_EXTRACTED INFORMATION_
######

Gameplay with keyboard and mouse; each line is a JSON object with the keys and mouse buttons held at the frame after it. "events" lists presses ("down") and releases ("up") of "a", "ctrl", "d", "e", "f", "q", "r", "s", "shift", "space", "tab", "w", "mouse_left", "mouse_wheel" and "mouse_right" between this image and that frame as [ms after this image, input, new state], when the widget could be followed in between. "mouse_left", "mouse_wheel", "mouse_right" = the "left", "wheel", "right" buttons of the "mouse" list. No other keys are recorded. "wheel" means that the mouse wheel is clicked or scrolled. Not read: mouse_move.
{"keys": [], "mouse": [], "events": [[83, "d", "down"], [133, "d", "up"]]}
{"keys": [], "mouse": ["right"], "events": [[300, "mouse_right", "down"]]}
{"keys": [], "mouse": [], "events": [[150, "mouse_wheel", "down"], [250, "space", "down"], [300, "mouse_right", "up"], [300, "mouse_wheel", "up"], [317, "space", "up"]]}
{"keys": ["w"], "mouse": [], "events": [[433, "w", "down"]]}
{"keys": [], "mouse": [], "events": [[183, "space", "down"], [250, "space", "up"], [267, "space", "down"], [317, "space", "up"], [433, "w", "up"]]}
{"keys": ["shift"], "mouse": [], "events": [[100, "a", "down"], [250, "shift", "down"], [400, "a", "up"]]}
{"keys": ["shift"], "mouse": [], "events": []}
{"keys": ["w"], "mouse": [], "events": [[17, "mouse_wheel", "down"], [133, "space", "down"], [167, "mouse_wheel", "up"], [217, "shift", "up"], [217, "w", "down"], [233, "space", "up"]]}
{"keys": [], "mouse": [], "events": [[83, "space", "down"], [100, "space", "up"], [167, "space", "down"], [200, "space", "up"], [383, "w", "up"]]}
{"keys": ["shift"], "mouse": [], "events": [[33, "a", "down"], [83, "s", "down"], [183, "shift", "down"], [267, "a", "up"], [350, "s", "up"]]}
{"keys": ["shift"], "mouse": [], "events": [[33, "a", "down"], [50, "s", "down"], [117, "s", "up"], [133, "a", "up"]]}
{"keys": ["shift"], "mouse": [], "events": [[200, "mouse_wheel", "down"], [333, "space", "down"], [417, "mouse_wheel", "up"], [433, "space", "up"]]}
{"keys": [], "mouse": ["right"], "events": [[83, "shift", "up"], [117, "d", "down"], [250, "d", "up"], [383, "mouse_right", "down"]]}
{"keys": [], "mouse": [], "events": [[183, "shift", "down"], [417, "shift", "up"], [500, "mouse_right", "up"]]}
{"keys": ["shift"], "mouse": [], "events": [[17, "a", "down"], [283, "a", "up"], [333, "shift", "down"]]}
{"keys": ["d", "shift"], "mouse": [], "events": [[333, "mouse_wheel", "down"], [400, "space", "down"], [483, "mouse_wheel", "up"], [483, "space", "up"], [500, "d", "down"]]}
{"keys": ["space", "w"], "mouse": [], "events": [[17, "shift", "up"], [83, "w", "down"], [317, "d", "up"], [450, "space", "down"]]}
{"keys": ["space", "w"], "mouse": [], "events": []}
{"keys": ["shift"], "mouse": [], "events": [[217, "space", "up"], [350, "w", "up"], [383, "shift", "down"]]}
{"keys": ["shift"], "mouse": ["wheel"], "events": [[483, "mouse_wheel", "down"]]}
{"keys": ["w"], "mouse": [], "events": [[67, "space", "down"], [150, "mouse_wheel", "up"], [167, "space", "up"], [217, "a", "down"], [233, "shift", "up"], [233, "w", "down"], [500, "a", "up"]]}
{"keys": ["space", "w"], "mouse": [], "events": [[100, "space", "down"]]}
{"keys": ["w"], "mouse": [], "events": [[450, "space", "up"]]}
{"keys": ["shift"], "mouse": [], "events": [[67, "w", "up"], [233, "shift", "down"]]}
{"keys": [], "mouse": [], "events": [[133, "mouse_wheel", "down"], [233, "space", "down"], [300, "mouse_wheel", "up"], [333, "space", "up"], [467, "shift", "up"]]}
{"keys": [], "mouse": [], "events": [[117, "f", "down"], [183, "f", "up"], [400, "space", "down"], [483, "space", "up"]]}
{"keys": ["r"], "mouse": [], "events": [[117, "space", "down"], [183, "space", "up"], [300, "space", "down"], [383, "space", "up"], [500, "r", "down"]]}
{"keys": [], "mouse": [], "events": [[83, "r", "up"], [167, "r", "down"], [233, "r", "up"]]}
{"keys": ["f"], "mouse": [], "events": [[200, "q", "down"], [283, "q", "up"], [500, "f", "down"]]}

######

Recreate the listing word for word, omitting nothing.

_RESPONSE AREA_
Gameplay with keyboard and mouse; each line is a JSON object with the keys and mouse buttons held at the frame after it. "events" lists presses ("down") and releases ("up") of "a", "ctrl", "d", "e", "f", "q", "r", "s", "shift", "space", "tab", "w", "mouse_left", "mouse_wheel" and "mouse_right" between this image and that frame as [ms after this image, input, new state], when the widget could be followed in between. "mouse_left", "mouse_wheel", "mouse_right" = the "left", "wheel", "right" buttons of the "mouse" list. No other keys are recorded. "wheel" means that the mouse wheel is clicked or scrolled. Not read: mouse_move.
{"keys": [], "mouse": [], "events": [[83, "d", "down"], [133, "d", "up"]]}
{"keys": [], "mouse": ["right"], "events": [[300, "mouse_right", "down"]]}
{"keys": [], "mouse": [], "events": [[150, "mouse_wheel", "down"], [250, "space", "down"], [300, "mouse_right", "up"], [300, "mouse_wheel", "up"], [317, "space", "up"]]}
{"keys": ["w"], "mouse": [], "events": [[433, "w", "down"]]}
{"keys": [], "mouse": [], "events": [[183, "space", "down"], [250, "space", "up"], [267, "space", "down"], [317, "space", "up"], [433, "w", "up"]]}
{"keys": ["shift"], "mouse": [], "events": [[100, "a", "down"], [250, "shift", "down"], [400, "a", "up"]]}
{"keys": ["shift"], "mouse": [], "events": []}
{"keys": ["w"], "mouse": [], "events": [[17, "mouse_wheel", "down"], [133, "space", "down"], [167, "mouse_wheel", "up"], [217, "shift", "up"], [217, "w", "down"], [233, "space", "up"]]}
{"keys": [], "mouse": [], "events": [[83, "space", "down"], [100, "space", "up"], [167, "space", "down"], [200, "space", "up"], [383, "w", "up"]]}
{"keys": ["shift"], "mouse": [], "events": [[33, "a", "down"], [83, "s", "down"], [183, "shift", "down"], [267, "a", "up"], [350, "s", "up"]]}
{"keys": ["shift"], "mouse": [], "events": [[33, "a", "down"], [50, "s", "down"], [117, "s", "up"], [133, "a", "up"]]}
{"keys": ["shift"], "mouse": [], "events": [[200, "mouse_wheel", "down"], [333, "space", "down"], [417, "mouse_wheel", "up"], [433, "space", "up"]]}
{"keys": [], "mouse": ["right"], "events": [[83, "shift", "up"], [117, "d", "down"], [250, "d", "up"], [383, "mouse_right", "down"]]}
{"keys": [], "mouse": [], "events": [[183, "shift", "down"], [417, "shift", "up"], [500, "mouse_right", "up"]]}
{"keys": ["shift"], "mouse": [], "events": [[17, "a", "down"], [283, "a", "up"], [333, "shift", "down"]]}
{"keys": ["d", "shift"], "mouse": [], "events": [[333, "mouse_wheel", "down"], [400, "space", "down"], [483, "mouse_wheel", "up"], [483, "space", "up"], [500, "d", "down"]]}
{"keys": ["space", "w"], "mouse": [], "events": [[17, "shift", "up"], [83, "w", "down"], [317, "d", "up"], [450, "space", "down"]]}
{"keys": ["space", "w"], "mouse": [], "events": []}
{"keys": ["shift"], "mouse": [], "events": [[217, "space", "up"], [350, "w", "up"], [383, "shift", "down"]]}
{"keys": ["shift"], "mouse": ["wheel"], "events": [[483, "mouse_wheel", "down"]]}
{"keys": ["w"], "mouse": [], "events": [[67, "space", "down"], [150, "mouse_wheel", "up"], [167, "space", "up"], [217, "a", "down"], [233, "shift", "up"], [233, "w", "down"], [500, "a", "up"]]}
{"keys": ["space", "w"], "mouse": [], "events": [[100, "space", "down"]]}
{"keys": ["w"], "mouse": [], "events": [[450, "space", "up"]]}
{"keys": ["shift"], "mouse": [], "events": [[67, "w", "up"], [233, "shift", "down"]]}
{"keys": [], "mouse": [], "events": [[133, "mouse_wheel", "down"], [233, "space", "down"], [300, "mouse_wheel", "up"], [333, "space", "up"], [467, "shift", "up"]]}
{"keys": [], "mouse": [], "events": [[117, "f", "down"], [183, "f", "up"], [400, "space", "down"], [483, "space", "up"]]}
{"keys": ["r"], "mouse": [], "events": [[117, "space", "down"], [183, "space", "up"], [300, "space", "down"], [383, "space", "up"], [500, "r", "down"]]}
{"keys": [], "mouse": [], "events": [[83, "r", "up"], [167, "r", "down"], [233, "r", "up"]]}
{"keys": ["f"], "mouse": [], "events": [[200, "q", "down"], [283, "q", "up"], [500, "f", "down"]]}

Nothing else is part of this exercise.